I’ve spent 37 years in Washington and have seen a lot of companies suffer severe damage when their fast moving business model hits the brick wall of the Federal government. In Congress, I witnessed CEO’s grilled at committee hearings, watched reputations shattered through long drawn out government investigations, and saw industries crippled by onerous new regulations.
The lesson I took with me to the private sector was clear: In Washington, it’s better to be at the table than on the menu.
So, what can you do to reduce your Washington risk? Here’s my top line thoughts from almost two decades in Congress and another two decades advising clients.
1. Develop a relationship up front when you don’t need help.
Get to know your elected government representatives on the local, state, and federal levels.
Pay each of them a visit at least once per year. Educate them and their staff on what you do and how you benefit their constituents. Provide useful information from your industry expertise. Get involved in the political process. Ask what you can do to help.
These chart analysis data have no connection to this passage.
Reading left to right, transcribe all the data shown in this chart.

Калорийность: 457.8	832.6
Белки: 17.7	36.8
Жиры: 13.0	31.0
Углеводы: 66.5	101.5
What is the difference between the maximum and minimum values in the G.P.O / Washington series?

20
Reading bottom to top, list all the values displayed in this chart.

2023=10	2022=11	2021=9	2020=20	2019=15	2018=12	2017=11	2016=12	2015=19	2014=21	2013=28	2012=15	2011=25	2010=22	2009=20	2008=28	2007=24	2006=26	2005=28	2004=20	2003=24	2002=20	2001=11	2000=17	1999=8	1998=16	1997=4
Just like in business, if you’ve developed a good relationship with your elected officials based on mutual education and respect, you will have a much better chance of having their support and weathering the storm when a crisis hits.
2. Always be honest and provide the facts.
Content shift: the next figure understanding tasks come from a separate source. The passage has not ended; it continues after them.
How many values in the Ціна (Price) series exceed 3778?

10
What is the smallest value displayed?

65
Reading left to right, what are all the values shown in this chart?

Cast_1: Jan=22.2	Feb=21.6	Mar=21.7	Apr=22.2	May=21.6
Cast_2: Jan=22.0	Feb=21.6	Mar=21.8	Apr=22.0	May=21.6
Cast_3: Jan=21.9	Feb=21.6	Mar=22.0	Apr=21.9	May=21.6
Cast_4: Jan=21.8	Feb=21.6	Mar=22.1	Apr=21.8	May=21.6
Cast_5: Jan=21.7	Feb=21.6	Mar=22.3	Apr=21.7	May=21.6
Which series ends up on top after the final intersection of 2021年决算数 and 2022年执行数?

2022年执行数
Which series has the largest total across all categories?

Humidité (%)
Elected officials are faced with an enormous number of demands and details and cannot possibly be experts in every area.
When legislation or regulation is proposed that affects your business, you need to quickly inform public officials of the facts in a calm, accurate, and concise manner. Be clear on the impact of the proposal on your business and industry. Begin a dialogue of mutual respect so that your message gets through.
It is critical to be honest and state the facts as they are. Always include the other side of the story. If you have made an error, admit it at once. Nothing can hurt your credibility more or evicts you from the table faster than giving a government official incorrect information.
3. Be flexible and responsive.
The ways of Washington are perplexing, byzantine and occur in a mysterious time zone all its own.
You need to be very flexible in your “ask” and be willing to adapt your expectations to what is realistic. Knowing when to power forward versus when to stand off is a very specialized “art of war” when dealing with the government. Respond quickly to any requests so you can limit the damage that could happen if you wait and let others fill the vacuum.
Be prepared at a moment’s notice to make the right calls, send the right one-pagers, and get the right meetings.
Always remember, in Washington, timing is critical – especially if your business is riding on the outcome.
So take it from a Washington insider. If you follow these 3 simple steps, you will reduce your risk of one day being added to the Washington menu as the “Disaster Du Jour.”